Background
Health disparities are defined as health differences that adversely affect socially disadvantaged populations, and health disparities research is focused primarily on social and environmental determinants of health. We hypothesized that unmeasured genetic differences between population groups are likely to be a major source of hidden confounding for observational studies of health disparities.
Results
Our study cohort consisted of 26,912 UK Biobank participants from Asian, Black, and White ethnic groups. We analyzed outcomes for 1,536 diseases and discovered numerous health disparities that affect socially disadvantaged Asian and Black UK ethnic groups. We modeled outcomes for the top twenty Asian-White and Black-White health disparities using genetic and socioenvironmental risk factors to test for genetic confounding. We found that genetic diversity and differences in socioenvironmental risk factors are correlated between UK ethnic groups and demonstrate how genetic confounding can lead to spurious associations between social disadvantage and genetically influenced disease disparities.

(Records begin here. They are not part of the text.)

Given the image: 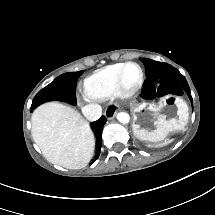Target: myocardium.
<instances>
[{
	"label": "myocardium",
	"instance_id": "myocardium-1",
	"mask_svg": "<svg viewBox=\"0 0 215 215\" xmlns=\"http://www.w3.org/2000/svg\"><path fill=\"white\" fill-rule=\"evenodd\" d=\"M119 69H118V76H117V82L114 85L115 90L114 93H116V98L117 99H124L126 98H130L132 97L138 90L139 88L142 86L143 82H144V73L143 70L141 68V66L133 61H128L125 63H120L119 65ZM127 66H133L134 68H136L138 76L136 81L131 85V87L129 89H126L127 87L125 85L122 84V78H123V73L125 71V67ZM118 84V85H117ZM122 84V85H121Z\"/></svg>",
	"mask_w": 215,
	"mask_h": 215
}]
</instances>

Specifically, inclusion of genetic data in disease risk models attenuates the effect of socioeconomic deprivation (SED) on most of the top health disparities, including spurious associations of SED with sickle cell disease and skin cancer. Moreover, comparisons of disease models with SED alone versus models with SED and genetic data together indicate that all the top health disparities analyzed here are more accurately modeled when genetic confounders are included.
Conclusions
Our results support an integrated approach to health disparities research that incorporates genetic, social, and environmental data whenever possible.